Before adopting any AI tool, spend a week tracking where time genuinely goes. Not what is on the job description, but what the team is actually doing hour by hour. In most agencies, the biggest time sinks are reconciliation, reporting, and proposal reformatting. Identify your version of those.
Step 2: Start with structured, high-volume tasks.
The tasks that benefit most from AI are the ones that are high volume, structurally consistent, and time-consuming without being complex. Supplier invoice reconciliation, budget tracking, and standard proposal content are all strong starting points. Avoid trying to automate tasks that depend heavily on context, judgement, or client relationship.
Step 3: Keep humans in the review loop.
Every AI output that has a consequence, whether it goes to a client, affects a supplier, or touches the project financials, should be reviewed by a human before it is acted on. This is not a sign that the AI is not working. It is the correct architecture for using AI in a professional services business.
Build the habit of review into the workflow from day one rather than treating it as an optional extra.
Frequently asked questions.
What tasks can AI actually help with in an event agency?
The most valuable applications right now are supplier invoice reconciliation, budget tracking and variance flagging, proposal drafting from existing content, post-event report assembly, and supplier follow-up communications. These are all structured, repeatable tasks where AI can do the first pass and a human reviews the result.
Will AI replace event planners and project managers?
No. AI removes the repetitive operational layer of the job. Strategy, client relationships, creative direction, and supplier negotiation all require human judgement, experience, and interpersonal skill that AI cannot replicate. The role changes rather than disappears, with less time on admin and more on the work that actually differentiates an agency.
What is the difference between an AI assistant and an AI agent for event agencies?
An AI assistant responds to questions and prompts, such as drafting an email or summarising a document. An AI agent takes on a defined operational task, works through it autonomously, and presents the result for human review. For M&E agencies, agents are more powerful for operational workflows like reconciliation or budget tracking, while assistants are more useful for drafting and research.

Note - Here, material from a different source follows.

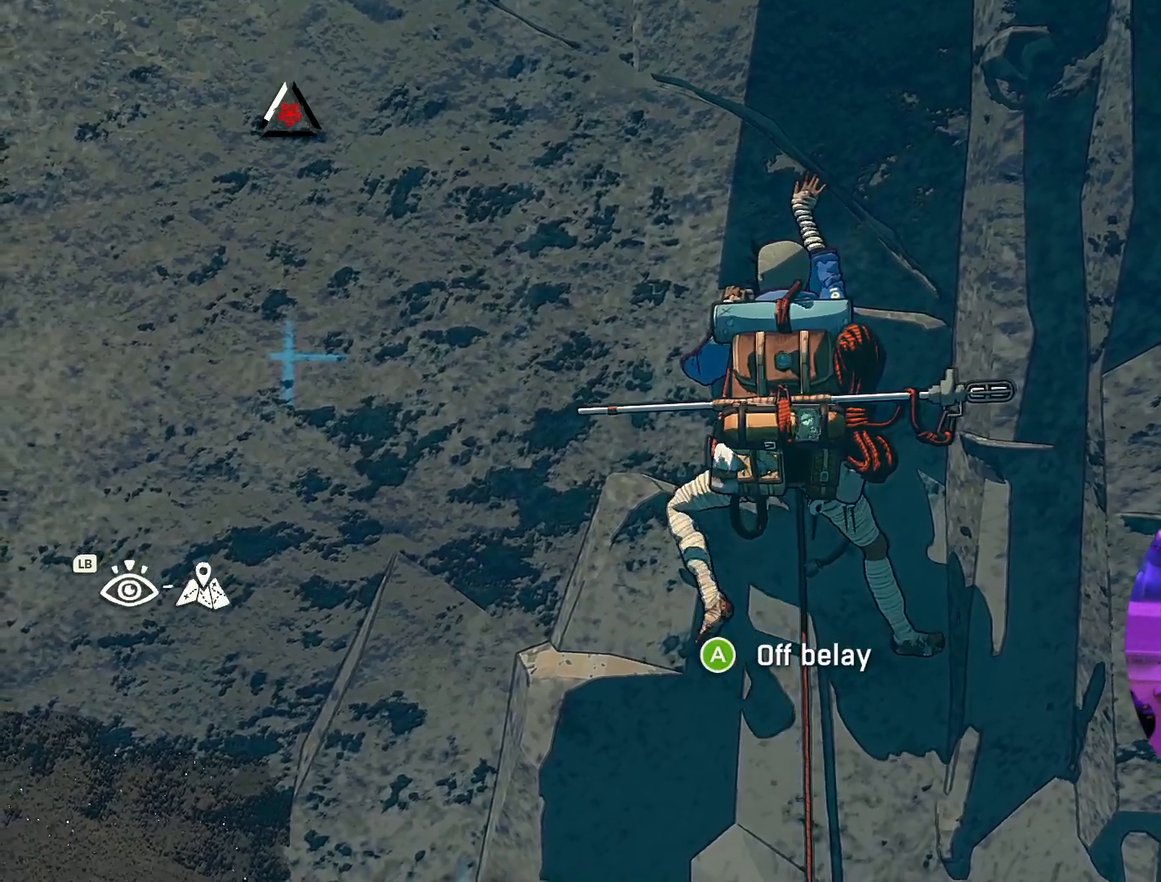
{"buttons": [], "left_stick": "up-left", "right_stick": "center", "events": [[267, "left_stick", "up-left"]]}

How do I know which tasks to automate first?
Start with tasks that are high volume, structurally consistent, and time-consuming without being complex or client-facing. Supplier invoice reconciliation and budget tracking are the most common starting points for event agencies because the financial impact is direct and the manual effort is high.
Is it safe to use AI for financial tasks in event management?
Yes, with the right architecture. AI should do the structured matching and flagging work, with a human reviewing every result before it is actioned. Nothing should be approved or changed automatically. The goal is to remove the manual volume, not to remove human judgement from financial decisions.
Does AI work better when it is connected to my existing event management software?
Significantly better. A general AI tool only sees the data you give it. An AI agent built into your event management platform already has access to the approved offer, the project budget, and the full project history. It matches against what was actually agreed, not just a document you have pasted in.
How much time can AI realistically save an event agency?
This depends on project volume and current processes. For a mid-sized agency running around 100 projects a year, removing manual supplier reconciliation alone can recover 250 or more hours per year. Agencies that also automate budget tracking and proposal content reuse typically report additional significant time savings. The numbers vary by agency size and workflow.
What are the risks of using AI in client-facing work?
The main risk is sending AI-generated content to a client without adequate review. Errors in proposals, financial reports, or supplier communications can damage trust disproportionately. Build a review step into every AI workflow that touches client output, and never automate client-facing communication end-to-end.